What is being asked: Copy each line of the entries beneath that contains the word "input".

Pictures with circuit source files:
┄┄┄┄┄┄
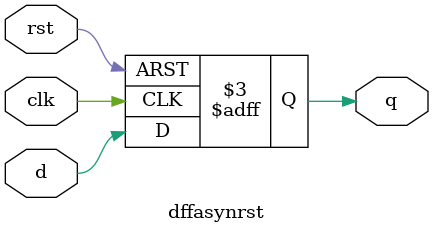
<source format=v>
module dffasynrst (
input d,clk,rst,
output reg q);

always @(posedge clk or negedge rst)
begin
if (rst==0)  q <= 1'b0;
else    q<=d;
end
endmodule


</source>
┄┄┄┄┄┄
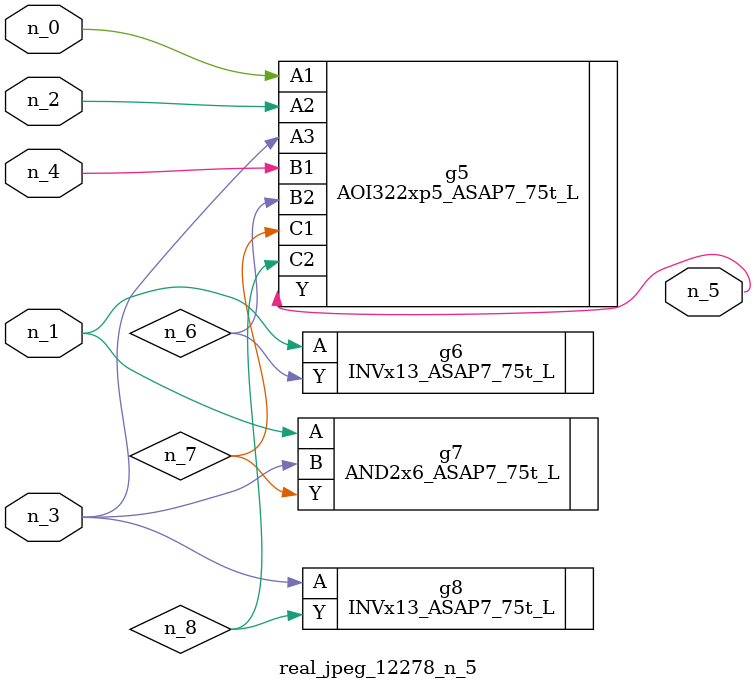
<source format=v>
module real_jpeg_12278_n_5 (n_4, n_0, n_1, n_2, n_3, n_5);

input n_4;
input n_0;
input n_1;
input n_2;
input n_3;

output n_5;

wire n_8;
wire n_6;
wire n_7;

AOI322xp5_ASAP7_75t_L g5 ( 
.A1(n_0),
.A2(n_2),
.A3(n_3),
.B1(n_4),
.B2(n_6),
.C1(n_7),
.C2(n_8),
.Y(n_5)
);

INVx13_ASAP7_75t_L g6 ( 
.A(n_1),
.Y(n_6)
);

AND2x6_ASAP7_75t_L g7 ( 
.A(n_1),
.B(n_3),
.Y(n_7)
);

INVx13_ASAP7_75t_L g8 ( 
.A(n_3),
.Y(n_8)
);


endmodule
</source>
┄┄┄┄┄┄
Solved exercise:
input d,clk,rst,
input n_4;
input n_0;
input n_1;
input n_2;
input n_3;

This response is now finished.